Funding Squeeze Puts a Crimp in Hong Kong Dollar Bond Sales
(Bloomberg) -- A sudden cash squeeze is drying up Hong Kong dollar bond issuance.
Borrowers sold HK$12.7 billion ($1.6 billion) of the debt last month, the lowest since November 2017 and about half the issuance in May, according to data compiled by Bloomberg. They’ve raised HK$3.2 billion so far in July.

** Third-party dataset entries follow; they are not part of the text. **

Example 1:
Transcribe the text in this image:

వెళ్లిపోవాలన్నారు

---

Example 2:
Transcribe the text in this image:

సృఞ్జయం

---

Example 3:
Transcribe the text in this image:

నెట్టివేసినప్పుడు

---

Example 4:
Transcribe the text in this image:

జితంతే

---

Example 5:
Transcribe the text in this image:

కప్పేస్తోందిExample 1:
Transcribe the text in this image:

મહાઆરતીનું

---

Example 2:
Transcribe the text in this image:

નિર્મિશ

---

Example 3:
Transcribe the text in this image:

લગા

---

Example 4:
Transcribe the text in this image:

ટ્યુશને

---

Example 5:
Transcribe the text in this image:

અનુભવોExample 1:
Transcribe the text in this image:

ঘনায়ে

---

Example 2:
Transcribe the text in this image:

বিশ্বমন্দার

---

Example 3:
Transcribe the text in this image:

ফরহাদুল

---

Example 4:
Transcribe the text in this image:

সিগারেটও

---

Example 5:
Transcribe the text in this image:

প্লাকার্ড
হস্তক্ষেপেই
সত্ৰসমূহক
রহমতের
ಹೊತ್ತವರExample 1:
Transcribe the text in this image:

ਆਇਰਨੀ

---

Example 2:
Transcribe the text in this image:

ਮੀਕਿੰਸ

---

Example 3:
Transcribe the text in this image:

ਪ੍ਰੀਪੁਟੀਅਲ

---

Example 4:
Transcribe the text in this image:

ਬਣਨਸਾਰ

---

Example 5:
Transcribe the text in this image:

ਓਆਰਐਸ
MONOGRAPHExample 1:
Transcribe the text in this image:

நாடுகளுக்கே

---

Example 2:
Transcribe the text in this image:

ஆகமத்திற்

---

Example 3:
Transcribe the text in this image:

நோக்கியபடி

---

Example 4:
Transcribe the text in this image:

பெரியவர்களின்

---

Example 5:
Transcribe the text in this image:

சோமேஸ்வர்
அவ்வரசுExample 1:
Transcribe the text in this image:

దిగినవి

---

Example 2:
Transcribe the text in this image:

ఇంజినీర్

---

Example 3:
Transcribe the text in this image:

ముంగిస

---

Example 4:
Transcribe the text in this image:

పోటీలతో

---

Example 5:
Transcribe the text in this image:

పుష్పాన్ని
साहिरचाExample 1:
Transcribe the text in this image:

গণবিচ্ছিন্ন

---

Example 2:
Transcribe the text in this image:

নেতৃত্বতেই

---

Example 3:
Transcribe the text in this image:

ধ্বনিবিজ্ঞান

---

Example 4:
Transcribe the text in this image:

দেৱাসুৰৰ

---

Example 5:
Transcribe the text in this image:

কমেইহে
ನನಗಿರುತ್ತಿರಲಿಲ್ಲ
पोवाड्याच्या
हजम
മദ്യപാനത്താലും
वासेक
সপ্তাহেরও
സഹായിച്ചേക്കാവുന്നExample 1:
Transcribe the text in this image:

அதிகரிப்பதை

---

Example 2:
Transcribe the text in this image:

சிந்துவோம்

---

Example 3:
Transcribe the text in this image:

The Hong Kong dollar’s interbank funding costs, known as Hibor, have surged to the highest in more than a decade, as lenders hoard cash for big listings and corporates pay dividends. A smaller liquidity pool, which halved over the past year due to intervention by the city’s de facto central bank, has also contributed to the wild moves.
“For issuers, it’s not a good window to sell bonds -- they’d prefer to wait for liquidity to loosen and rates to fall back again,” said Becky Liu, head of China macro strategy at Standard Chartered Plc. “Borrowing costs will drop when the big IPOs are out of the way, as there’s no sign of capital outflows and the authorities won’t likely drain cash in the foreseeable future.”

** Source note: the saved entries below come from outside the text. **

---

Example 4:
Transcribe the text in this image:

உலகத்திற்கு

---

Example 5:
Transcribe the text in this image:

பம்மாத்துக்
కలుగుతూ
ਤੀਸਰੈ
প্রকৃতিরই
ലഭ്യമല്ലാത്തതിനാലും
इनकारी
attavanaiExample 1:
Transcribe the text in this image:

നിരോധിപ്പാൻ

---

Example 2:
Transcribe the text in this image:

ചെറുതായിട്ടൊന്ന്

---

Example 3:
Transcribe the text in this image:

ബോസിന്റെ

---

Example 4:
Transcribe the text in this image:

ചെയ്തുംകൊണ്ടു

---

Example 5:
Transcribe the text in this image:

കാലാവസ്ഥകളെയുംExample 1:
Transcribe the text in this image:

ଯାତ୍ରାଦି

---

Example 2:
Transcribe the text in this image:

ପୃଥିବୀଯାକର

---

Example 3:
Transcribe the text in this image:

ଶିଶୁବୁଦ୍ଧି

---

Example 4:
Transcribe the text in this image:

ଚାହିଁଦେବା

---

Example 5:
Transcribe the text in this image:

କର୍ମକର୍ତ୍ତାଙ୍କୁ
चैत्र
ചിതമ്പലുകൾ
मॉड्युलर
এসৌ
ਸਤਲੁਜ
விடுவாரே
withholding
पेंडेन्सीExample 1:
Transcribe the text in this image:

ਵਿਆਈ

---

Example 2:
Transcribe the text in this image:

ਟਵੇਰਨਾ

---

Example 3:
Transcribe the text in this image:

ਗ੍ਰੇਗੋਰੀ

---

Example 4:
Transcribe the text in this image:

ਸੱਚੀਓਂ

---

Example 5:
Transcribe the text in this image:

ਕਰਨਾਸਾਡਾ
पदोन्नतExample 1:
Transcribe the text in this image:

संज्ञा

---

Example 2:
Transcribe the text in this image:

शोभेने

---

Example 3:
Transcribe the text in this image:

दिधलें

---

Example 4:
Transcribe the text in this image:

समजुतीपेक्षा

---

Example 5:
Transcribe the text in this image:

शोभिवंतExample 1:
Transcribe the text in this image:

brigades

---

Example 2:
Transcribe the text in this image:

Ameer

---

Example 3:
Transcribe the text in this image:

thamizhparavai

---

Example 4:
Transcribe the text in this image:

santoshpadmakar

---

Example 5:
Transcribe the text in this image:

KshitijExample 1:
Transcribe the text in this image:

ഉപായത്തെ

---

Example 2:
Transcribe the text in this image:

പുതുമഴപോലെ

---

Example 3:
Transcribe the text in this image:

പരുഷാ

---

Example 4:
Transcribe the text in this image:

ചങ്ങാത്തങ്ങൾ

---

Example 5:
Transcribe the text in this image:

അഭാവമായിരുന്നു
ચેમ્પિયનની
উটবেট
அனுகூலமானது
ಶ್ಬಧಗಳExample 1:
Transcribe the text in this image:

The Asia Pacific beer unit of Anheuser-Busch InBev NV aims to raise as much as $9.8 billion in the city, with trading expected to start on July 19. Alibaba Group Holding Ltd. is said to have plans for an even larger listing, seeking as much as $20 billion. Previous large IPOs, such as Xiaomi Corp.’s in 2018, also helped trigger jumps in local borrowing costs.
The Hong Kong dollar’s three-month interbank rates extended gains from the highest level since October 2008, rising 4 basis points Friday. The currency fell 0.04% to HK$7.7901 per greenback as of 2:20 p.m. local time. It rose to the strongest level since May 2017 on Thursday.